- WORK ITEM:
A verbatim reprint of the records below is what this exercise asks for.

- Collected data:

= = = = =

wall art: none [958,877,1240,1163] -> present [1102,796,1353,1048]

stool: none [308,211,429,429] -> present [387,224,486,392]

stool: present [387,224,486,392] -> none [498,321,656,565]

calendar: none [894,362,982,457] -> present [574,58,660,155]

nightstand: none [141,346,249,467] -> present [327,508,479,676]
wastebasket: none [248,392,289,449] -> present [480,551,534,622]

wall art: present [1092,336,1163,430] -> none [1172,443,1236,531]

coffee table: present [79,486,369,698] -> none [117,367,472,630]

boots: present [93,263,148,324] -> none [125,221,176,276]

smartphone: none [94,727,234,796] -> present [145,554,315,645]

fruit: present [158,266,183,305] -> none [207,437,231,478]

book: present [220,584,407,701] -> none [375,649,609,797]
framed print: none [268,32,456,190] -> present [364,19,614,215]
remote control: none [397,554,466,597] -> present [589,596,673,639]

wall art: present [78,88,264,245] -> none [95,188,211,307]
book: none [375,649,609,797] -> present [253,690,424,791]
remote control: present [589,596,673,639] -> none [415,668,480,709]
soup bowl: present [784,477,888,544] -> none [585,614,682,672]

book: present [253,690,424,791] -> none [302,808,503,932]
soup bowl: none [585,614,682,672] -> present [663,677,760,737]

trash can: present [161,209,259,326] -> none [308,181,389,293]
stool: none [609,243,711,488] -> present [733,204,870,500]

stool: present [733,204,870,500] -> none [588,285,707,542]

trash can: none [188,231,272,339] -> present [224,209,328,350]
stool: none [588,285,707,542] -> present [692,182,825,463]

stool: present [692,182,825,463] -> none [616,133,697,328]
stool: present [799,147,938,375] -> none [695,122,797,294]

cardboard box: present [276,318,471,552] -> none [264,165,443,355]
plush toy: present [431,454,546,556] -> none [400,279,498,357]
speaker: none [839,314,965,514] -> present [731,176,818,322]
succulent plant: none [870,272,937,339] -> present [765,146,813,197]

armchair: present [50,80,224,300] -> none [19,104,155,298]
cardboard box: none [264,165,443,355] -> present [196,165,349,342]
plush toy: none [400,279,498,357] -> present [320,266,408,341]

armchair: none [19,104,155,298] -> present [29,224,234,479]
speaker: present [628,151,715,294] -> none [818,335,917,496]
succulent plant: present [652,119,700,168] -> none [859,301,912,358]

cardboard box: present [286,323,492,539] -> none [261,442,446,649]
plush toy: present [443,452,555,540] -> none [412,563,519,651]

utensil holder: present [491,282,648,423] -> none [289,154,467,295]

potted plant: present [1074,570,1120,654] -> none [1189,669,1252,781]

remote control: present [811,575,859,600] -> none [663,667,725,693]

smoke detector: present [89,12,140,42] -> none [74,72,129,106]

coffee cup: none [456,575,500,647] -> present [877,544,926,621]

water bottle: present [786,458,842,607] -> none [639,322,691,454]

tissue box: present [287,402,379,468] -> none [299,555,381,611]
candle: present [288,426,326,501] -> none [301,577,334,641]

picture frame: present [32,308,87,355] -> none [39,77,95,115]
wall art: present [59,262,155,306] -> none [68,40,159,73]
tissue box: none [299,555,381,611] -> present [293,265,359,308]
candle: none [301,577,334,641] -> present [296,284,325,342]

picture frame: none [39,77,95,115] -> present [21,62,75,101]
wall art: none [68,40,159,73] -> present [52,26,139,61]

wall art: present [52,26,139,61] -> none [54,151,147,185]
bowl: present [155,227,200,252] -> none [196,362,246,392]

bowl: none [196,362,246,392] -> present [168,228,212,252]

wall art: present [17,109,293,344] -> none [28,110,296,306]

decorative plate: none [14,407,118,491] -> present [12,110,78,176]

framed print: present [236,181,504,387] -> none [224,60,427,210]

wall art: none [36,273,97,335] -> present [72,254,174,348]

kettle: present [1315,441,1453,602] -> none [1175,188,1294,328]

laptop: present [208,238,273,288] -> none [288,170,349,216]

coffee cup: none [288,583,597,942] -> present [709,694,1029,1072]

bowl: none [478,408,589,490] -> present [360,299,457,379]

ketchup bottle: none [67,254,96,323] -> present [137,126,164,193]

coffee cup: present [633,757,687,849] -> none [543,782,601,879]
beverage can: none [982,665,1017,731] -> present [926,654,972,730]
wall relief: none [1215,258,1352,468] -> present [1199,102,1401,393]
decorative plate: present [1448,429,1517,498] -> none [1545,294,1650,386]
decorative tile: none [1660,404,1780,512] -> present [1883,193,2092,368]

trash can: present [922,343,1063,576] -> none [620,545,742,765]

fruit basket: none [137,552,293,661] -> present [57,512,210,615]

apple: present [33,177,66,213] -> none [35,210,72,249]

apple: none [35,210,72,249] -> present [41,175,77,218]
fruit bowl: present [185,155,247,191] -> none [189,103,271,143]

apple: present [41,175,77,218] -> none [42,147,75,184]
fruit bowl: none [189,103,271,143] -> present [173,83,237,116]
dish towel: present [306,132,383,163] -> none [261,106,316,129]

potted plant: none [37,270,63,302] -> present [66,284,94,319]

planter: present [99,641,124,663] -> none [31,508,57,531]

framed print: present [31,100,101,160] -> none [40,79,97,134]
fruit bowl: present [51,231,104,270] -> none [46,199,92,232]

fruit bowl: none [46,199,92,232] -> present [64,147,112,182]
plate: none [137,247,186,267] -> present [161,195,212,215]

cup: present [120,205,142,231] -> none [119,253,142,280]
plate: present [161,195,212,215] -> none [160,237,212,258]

= = = = =

- RESULT FOR THIS TASK:
wall art: none [958,877,1240,1163] -> present [1102,796,1353,1048]

stool: none [308,211,429,429] -> present [387,224,486,392]

stool: present [387,224,486,392] -> none [498,321,656,565]

calendar: none [894,362,982,457] -> present [574,58,660,155]

nightstand: none [141,346,249,467] -> present [327,508,479,676]
wastebasket: none [248,392,289,449] -> present [480,551,534,622]

wall art: present [1092,336,1163,430] -> none [1172,443,1236,531]

coffee table: present [79,486,369,698] -> none [117,367,472,630]

boots: present [93,263,148,324] -> none [125,221,176,276]

smartphone: none [94,727,234,796] -> present [145,554,315,645]

fruit: present [158,266,183,305] -> none [207,437,231,478]

book: present [220,584,407,701] -> none [375,649,609,797]
framed print: none [268,32,456,190] -> present [364,19,614,215]
remote control: none [397,554,466,597] -> present [589,596,673,639]

wall art: present [78,88,264,245] -> none [95,188,211,307]
book: none [375,649,609,797] -> present [253,690,424,791]
remote control: present [589,596,673,639] -> none [415,668,480,709]
soup bowl: present [784,477,888,544] -> none [585,614,682,672]

book: present [253,690,424,791] -> none [302,808,503,932]
soup bowl: none [585,614,682,672] -> present [663,677,760,737]

trash can: present [161,209,259,326] -> none [308,181,389,293]
stool: none [609,243,711,488] -> present [733,204,870,500]

stool: present [733,204,870,500] -> none [588,285,707,542]

trash can: none [188,231,272,339] -> present [224,209,328,350]
stool: none [588,285,707,542] -> present [692,182,825,463]

stool: present [692,182,825,463] -> none [616,133,697,328]
stool: present [799,147,938,375] -> none [695,122,797,294]

cardboard box: present [276,318,471,552] -> none [264,165,443,355]
plush toy: present [431,454,546,556] -> none [400,279,498,357]
speaker: none [839,314,965,514] -> present [731,176,818,322]
succulent plant: none [870,272,937,339] -> present [765,146,813,197]

armchair: present [50,80,224,300] -> none [19,104,155,298]
cardboard box: none [264,165,443,355] -> present [196,165,349,342]
plush toy: none [400,279,498,357] -> present [320,266,408,341]

armchair: none [19,104,155,298] -> present [29,224,234,479]
speaker: present [628,151,715,294] -> none [818,335,917,496]
succulent plant: present [652,119,700,168] -> none [859,301,912,358]

cardboard box: present [286,323,492,539] -> none [261,442,446,649]
plush toy: present [443,452,555,540] -> none [412,563,519,651]

utensil holder: present [491,282,648,423] -> none [289,154,467,295]

potted plant: present [1074,570,1120,654] -> none [1189,669,1252,781]

remote control: present [811,575,859,600] -> none [663,667,725,693]

smoke detector: present [89,12,140,42] -> none [74,72,129,106]

coffee cup: none [456,575,500,647] -> present [877,544,926,621]

water bottle: present [786,458,842,607] -> none [639,322,691,454]

tissue box: present [287,402,379,468] -> none [299,555,381,611]
candle: present [288,426,326,501] -> none [301,577,334,641]

picture frame: present [32,308,87,355] -> none [39,77,95,115]
wall art: present [59,262,155,306] -> none [68,40,159,73]
tissue box: none [299,555,381,611] -> present [293,265,359,308]
candle: none [301,577,334,641] -> present [296,284,325,342]

picture frame: none [39,77,95,115] -> present [21,62,75,101]
wall art: none [68,40,159,73] -> present [52,26,139,61]

wall art: present [52,26,139,61] -> none [54,151,147,185]
bowl: present [155,227,200,252] -> none [196,362,246,392]

bowl: none [196,362,246,392] -> present [168,228,212,252]

wall art: present [17,109,293,344] -> none [28,110,296,306]

decorative plate: none [14,407,118,491] -> present [12,110,78,176]

framed print: present [236,181,504,387] -> none [224,60,427,210]

wall art: none [36,273,97,335] -> present [72,254,174,348]

kettle: present [1315,441,1453,602] -> none [1175,188,1294,328]

laptop: present [208,238,273,288] -> none [288,170,349,216]

coffee cup: none [288,583,597,942] -> present [709,694,1029,1072]

bowl: none [478,408,589,490] -> present [360,299,457,379]

ketchup bottle: none [67,254,96,323] -> present [137,126,164,193]

coffee cup: present [633,757,687,849] -> none [543,782,601,879]
beverage can: none [982,665,1017,731] -> present [926,654,972,730]
wall relief: none [1215,258,1352,468] -> present [1199,102,1401,393]
decorative plate: present [1448,429,1517,498] -> none [1545,294,1650,386]
decorative tile: none [1660,404,1780,512] -> present [1883,193,2092,368]

trash can: present [922,343,1063,576] -> none [620,545,742,765]

fruit basket: none [137,552,293,661] -> present [57,512,210,615]

apple: present [33,177,66,213] -> none [35,210,72,249]

apple: none [35,210,72,249] -> present [41,175,77,218]
fruit bowl: present [185,155,247,191] -> none [189,103,271,143]

apple: present [41,175,77,218] -> none [42,147,75,184]
fruit bowl: none [189,103,271,143] -> present [173,83,237,116]
dish towel: present [306,132,383,163] -> none [261,106,316,129]

potted plant: none [37,270,63,302] -> present [66,284,94,319]

planter: present [99,641,124,663] -> none [31,508,57,531]

framed print: present [31,100,101,160] -> none [40,79,97,134]
fruit bowl: present [51,231,104,270] -> none [46,199,92,232]

fruit bowl: none [46,199,92,232] -> present [64,147,112,182]
plate: none [137,247,186,267] -> present [161,195,212,215]

cup: present [120,205,142,231] -> none [119,253,142,280]
plate: present [161,195,212,215] -> none [160,237,212,258]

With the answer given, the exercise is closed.